El nombre de la esperanza | Por: Carola Chávez
El 4F yo era una muchacha de veintipocos años viendo desde mi balcón, sin saberlo, sin entender casi nada, el inicio de una nueva era.
Yo crecí en ese lado de Venezuela donde las familias eran adecas y copeyanas y compartían la mesa sin confrontaciones, como dicen algunos que intentan remodelar la memoria para que sintamos una nostalgia que no tenemos por unos tiempos mejores que no fueron.
Claro que no había confrontación, si ambos bandos eran lo mismo, con mínimas diferencias que se resumían en la ordinariez adeca que revolvía el whisky con el meñique y la sifrinez copeyana que arrugaba la nariz, pero brindaba con el adeco por la salud del bipartidismo que les rellenaba la papada, la barriga y las cuentas en Miami.

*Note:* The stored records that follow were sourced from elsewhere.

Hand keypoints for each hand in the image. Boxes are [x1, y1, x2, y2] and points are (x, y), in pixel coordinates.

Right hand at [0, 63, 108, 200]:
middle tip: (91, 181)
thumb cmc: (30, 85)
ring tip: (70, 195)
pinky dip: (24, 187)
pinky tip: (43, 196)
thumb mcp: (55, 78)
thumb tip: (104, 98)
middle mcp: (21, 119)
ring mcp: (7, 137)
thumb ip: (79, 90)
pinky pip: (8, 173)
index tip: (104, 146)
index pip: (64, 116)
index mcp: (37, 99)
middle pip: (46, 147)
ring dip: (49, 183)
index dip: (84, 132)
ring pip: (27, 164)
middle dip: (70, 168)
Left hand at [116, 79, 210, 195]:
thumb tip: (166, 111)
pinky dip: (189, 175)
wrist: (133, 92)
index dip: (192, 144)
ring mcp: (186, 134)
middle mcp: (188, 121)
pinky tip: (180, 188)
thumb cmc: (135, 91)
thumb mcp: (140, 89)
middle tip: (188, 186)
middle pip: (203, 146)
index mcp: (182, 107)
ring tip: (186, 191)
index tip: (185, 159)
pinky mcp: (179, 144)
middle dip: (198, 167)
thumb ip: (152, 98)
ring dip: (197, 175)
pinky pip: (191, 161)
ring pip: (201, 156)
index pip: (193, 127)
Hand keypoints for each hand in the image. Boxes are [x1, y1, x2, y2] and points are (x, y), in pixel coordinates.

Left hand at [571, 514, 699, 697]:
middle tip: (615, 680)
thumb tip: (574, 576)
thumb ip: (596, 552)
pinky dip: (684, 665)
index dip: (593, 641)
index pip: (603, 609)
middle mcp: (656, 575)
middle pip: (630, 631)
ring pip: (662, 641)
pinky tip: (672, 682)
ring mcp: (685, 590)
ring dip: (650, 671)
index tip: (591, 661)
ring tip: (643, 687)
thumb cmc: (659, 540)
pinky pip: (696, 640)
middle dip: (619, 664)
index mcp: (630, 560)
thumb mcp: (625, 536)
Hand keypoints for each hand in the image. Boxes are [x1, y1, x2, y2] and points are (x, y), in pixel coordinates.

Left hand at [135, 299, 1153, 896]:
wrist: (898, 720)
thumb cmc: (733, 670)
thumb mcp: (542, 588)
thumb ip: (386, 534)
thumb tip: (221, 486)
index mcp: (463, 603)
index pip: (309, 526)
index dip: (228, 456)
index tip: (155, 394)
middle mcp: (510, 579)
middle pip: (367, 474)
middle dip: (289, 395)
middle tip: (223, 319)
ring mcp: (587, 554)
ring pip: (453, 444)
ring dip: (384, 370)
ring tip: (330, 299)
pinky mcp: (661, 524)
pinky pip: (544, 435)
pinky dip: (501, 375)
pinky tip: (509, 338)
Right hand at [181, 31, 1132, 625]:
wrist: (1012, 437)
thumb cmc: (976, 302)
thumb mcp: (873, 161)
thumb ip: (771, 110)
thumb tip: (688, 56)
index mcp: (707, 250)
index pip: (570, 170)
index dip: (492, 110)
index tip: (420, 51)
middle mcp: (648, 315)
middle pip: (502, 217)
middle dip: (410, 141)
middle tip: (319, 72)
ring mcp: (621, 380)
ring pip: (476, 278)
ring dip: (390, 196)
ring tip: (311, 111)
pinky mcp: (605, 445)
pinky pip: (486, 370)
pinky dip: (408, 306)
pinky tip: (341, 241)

Alternándose, copeyanos y adecos, abusaron tanto que hasta en el este del Este estábamos hartos de ellos: del cinismo de Lauría, de la prepotencia de Lepage, de la soberbia etílica de Álvarez Paz, de la prosopopeya de Morales Bello, de la sonrisita de utilería de Eduardo Fernández…. hartos los escombros que dejó Blanca Ibáñez, de la calle ciega en la que nos metieron, donde la esperanza era nada más y nada menos que Carlos Andrés Pérez, el Gocho pal 88. ¡No me eches más cartas! —diría mi querido Roberto Malaver.

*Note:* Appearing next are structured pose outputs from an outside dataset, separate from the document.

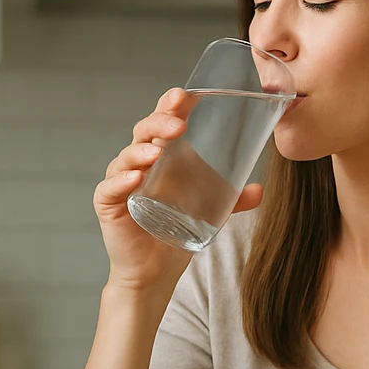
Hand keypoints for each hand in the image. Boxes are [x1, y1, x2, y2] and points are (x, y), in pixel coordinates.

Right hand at [96, 89, 262, 292]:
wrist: (155, 272)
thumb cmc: (176, 233)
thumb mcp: (210, 212)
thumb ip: (232, 200)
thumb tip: (259, 190)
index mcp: (163, 157)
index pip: (164, 122)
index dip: (171, 106)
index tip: (184, 95)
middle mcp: (140, 164)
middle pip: (144, 132)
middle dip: (160, 123)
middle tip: (179, 123)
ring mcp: (122, 182)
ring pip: (126, 157)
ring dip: (141, 151)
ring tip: (157, 152)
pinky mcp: (108, 204)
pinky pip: (110, 188)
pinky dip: (121, 181)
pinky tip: (135, 178)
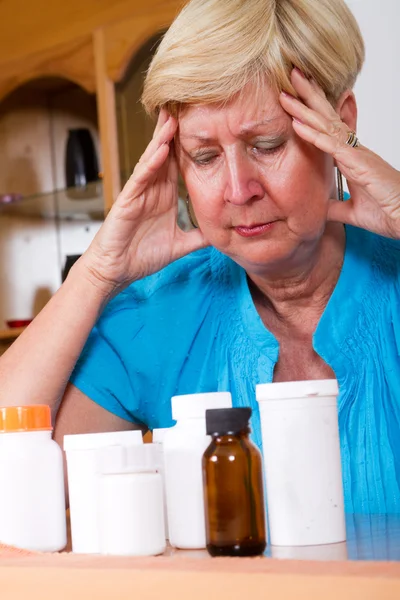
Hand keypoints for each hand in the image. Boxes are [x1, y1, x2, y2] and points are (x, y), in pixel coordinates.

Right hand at [80, 109, 206, 295]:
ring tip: (174, 116)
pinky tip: (159, 149)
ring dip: (163, 139)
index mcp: (166, 194)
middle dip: (177, 130)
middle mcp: (153, 188)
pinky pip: (140, 178)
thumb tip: (224, 234)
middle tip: (189, 104)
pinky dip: (150, 163)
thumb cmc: (142, 255)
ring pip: (153, 159)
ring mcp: (140, 192)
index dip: (193, 144)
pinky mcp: (128, 200)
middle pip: (167, 153)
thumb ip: (200, 236)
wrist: (117, 271)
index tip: (208, 124)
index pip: (181, 163)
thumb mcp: (180, 244)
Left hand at [280, 68, 399, 238]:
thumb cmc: (386, 212)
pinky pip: (331, 145)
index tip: (297, 98)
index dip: (313, 113)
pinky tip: (297, 123)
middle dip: (308, 97)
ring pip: (326, 125)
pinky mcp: (358, 164)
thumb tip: (320, 207)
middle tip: (291, 75)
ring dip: (305, 108)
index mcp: (352, 158)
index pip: (328, 130)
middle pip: (327, 118)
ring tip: (287, 92)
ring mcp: (356, 154)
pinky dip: (313, 134)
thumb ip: (335, 207)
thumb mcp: (352, 211)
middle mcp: (354, 150)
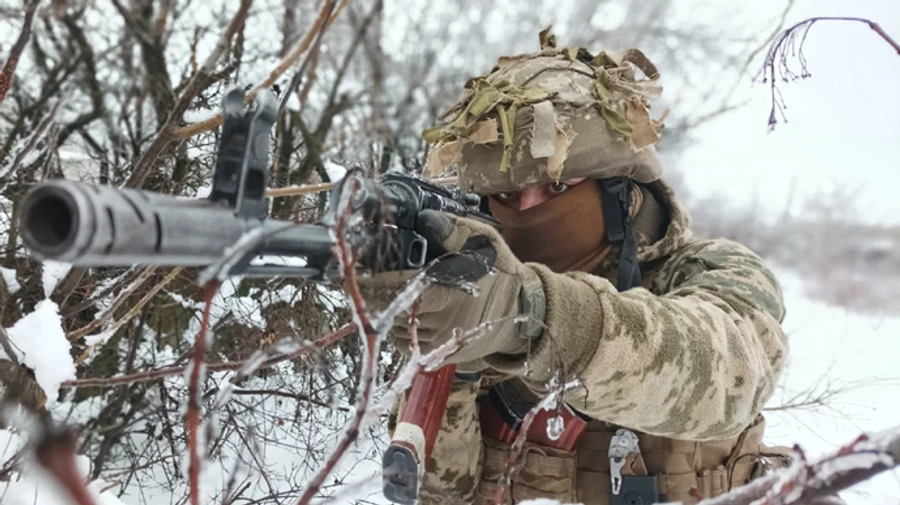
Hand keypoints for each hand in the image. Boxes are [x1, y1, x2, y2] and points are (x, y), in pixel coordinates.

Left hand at [357, 211, 544, 369]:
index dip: (373, 282)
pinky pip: (406, 343)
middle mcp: (439, 322)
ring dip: (386, 314)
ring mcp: (439, 341)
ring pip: (395, 330)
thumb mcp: (483, 242)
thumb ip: (452, 230)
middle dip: (377, 296)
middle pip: (390, 312)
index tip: (356, 274)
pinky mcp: (440, 354)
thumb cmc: (501, 273)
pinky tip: (403, 312)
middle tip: (365, 281)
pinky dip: (399, 328)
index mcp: (447, 293)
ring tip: (384, 296)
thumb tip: (425, 217)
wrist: (523, 309)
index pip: (397, 291)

Estábamos allí, en pleno gobierno de la esperanza adeca, ahogándonos en el lodazal que nos prepararon Paquetico Rodríguez y aquel grupo de jóvenes pirañas que nos vendieron como los salvadores, como la gran cosota con diplomas de Harvard y sello de calidad Norven… en pleno desvalijamiento moral y físico de un país que parecía no quererlo nadie, ahí nos encontró el 4 de febrero.

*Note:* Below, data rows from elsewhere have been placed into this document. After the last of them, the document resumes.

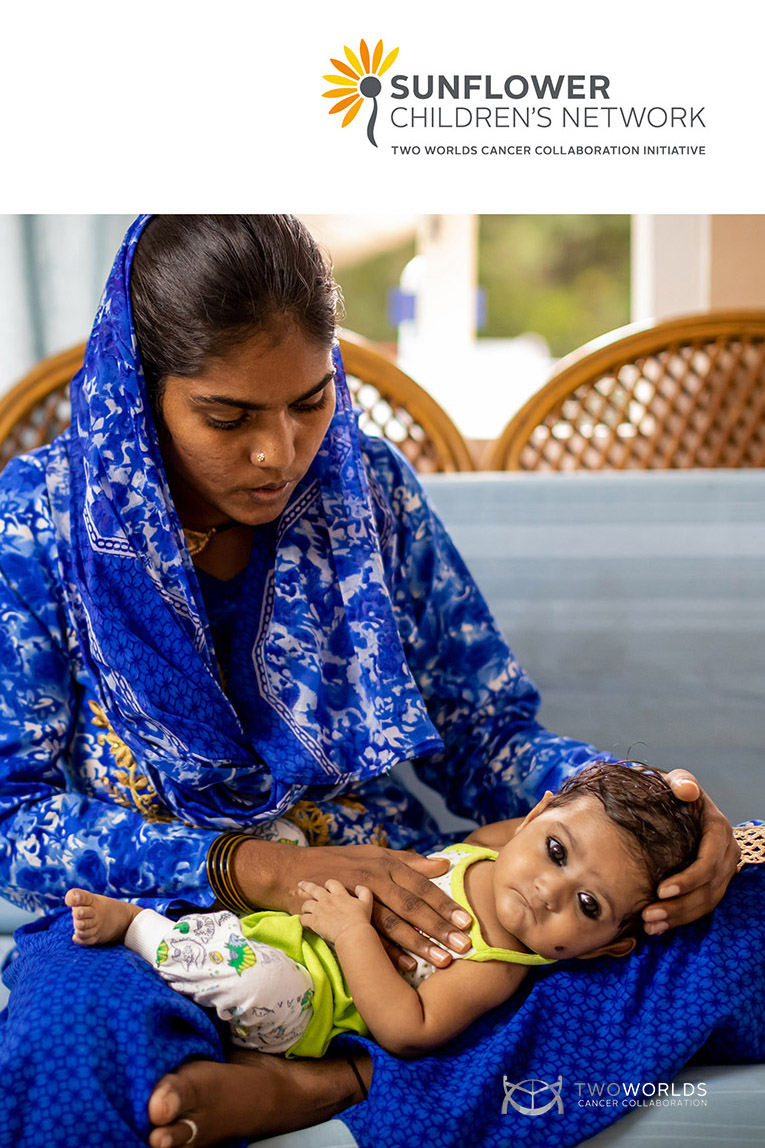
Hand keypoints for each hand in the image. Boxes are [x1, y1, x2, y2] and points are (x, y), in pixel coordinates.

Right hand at [232, 840, 473, 970]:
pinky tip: (406, 967)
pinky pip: (366, 938)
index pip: (420, 886)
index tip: (467, 920)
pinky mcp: (339, 917)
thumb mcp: (373, 855)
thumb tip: (442, 866)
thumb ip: (408, 862)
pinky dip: (387, 953)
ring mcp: (355, 899)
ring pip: (391, 923)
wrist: (290, 871)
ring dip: (418, 944)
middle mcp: (372, 879)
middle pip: (410, 906)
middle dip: (438, 927)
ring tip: (442, 961)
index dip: (443, 903)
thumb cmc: (337, 862)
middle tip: (464, 945)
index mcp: (383, 865)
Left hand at [298, 879, 373, 945]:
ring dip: (305, 907)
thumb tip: (358, 886)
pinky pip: (303, 919)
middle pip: (313, 889)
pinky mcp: (314, 921)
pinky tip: (305, 923)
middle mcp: (327, 899)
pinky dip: (303, 920)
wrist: (352, 933)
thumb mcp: (366, 902)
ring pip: (306, 904)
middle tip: (300, 884)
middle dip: (306, 886)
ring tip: (305, 910)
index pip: (331, 883)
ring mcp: (319, 909)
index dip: (327, 885)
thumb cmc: (360, 919)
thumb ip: (364, 891)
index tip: (326, 887)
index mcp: (339, 894)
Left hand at [642, 769, 739, 933]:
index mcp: (718, 830)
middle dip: (679, 906)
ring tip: (650, 925)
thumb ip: (681, 782)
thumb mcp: (676, 782)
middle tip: (648, 916)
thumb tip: (687, 790)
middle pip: (708, 889)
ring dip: (679, 917)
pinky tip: (659, 926)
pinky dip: (681, 918)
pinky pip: (702, 905)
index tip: (660, 890)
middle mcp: (726, 852)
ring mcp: (722, 870)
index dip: (688, 879)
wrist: (675, 804)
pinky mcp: (713, 882)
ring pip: (706, 902)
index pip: (708, 862)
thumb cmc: (673, 792)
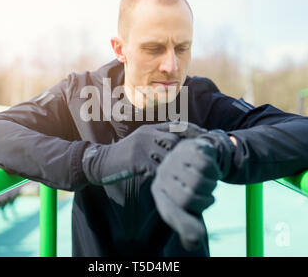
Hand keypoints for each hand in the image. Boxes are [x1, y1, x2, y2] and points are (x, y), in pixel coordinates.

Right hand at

Las caras de pánico los dirigentes políticos de entonces me decían que algo bueno podía estar pasando. El tartamudeo agravado del ya tartamudo presidente daba como un fresquito… que ellos que nos habían engañado tanto, que nos habían defraudado tanto, estuvieran cagados, la verdad es que, de algún modo, me hacía sentir reivindicada.
Entonces, salió Chávez, y toda Venezuela pegada a la televisión. Ahí lo vimos: un militar haciéndose responsable en el país del “yo no fui”. Un tipo que imaginamos jodido, vencido –porque esos adecos y copeyanos no le iban a perdonar que les jamaqueara el tarantín–, parado ahí solito, con su dignidad intacta, y aún rodeado de sus verdugos, en unos pocos segundos, con unas pocas palabras, fue capaz de devolvernos la esperanza.
Aquel “Por ahora” nos llegó como un relámpago al pecho. En esa Venezuela saqueada durante décadas por el entreguismo neocolonial y rematada con el desguace neoliberal de los años 90. En aquel país de políticos bandidos, putañeros y borrachos; de militares invertebrados, serviles a un poder podrido; ahí, en el momento más nefasto y oscuro, vimos una luz y supimos aferramos a ella.
Recuerdo que El Diario de Caracas publicó en su portada la foto grandota del Chávez con su boina roja y su “por ahora”. Recuerdo que esa foto la recortamos todos la pegamos en los ascensores de los edificios, en las escritorios del trabajo… recuerdo que yo trabajaba en un colegio privado y en cada cartelera estaba la foto de Chávez como diciéndonos que todo aquello que nos aplastaba podía acabarse y se iba a acabar.
También recuerdo que, pocos días después, la dirección del colegio nos mandó a recoger todas las fotos de Chávez, que no quedara ni una, porque venía la supervisora del ministerio de educación, democráticamente, a decirnos qué era lo que podíamos y no podíamos decir sobre los sucesos del 4 de febrero. La supervisora fue breve: estaba prohibido hablar de Chávez.
Pero no hubo supervisora ni prohibición que evitara que siguiéramos hablando de él en el colegio, en la panadería, en las oficinas, los talleres, las universidades… ¡en todos lados!… Y retumbaban las cacerolas a cada rato y en los balcones y ventanas coreábamos ¡Chá-vez, Chá-vez!, y desde entonces la esperanza su nombre.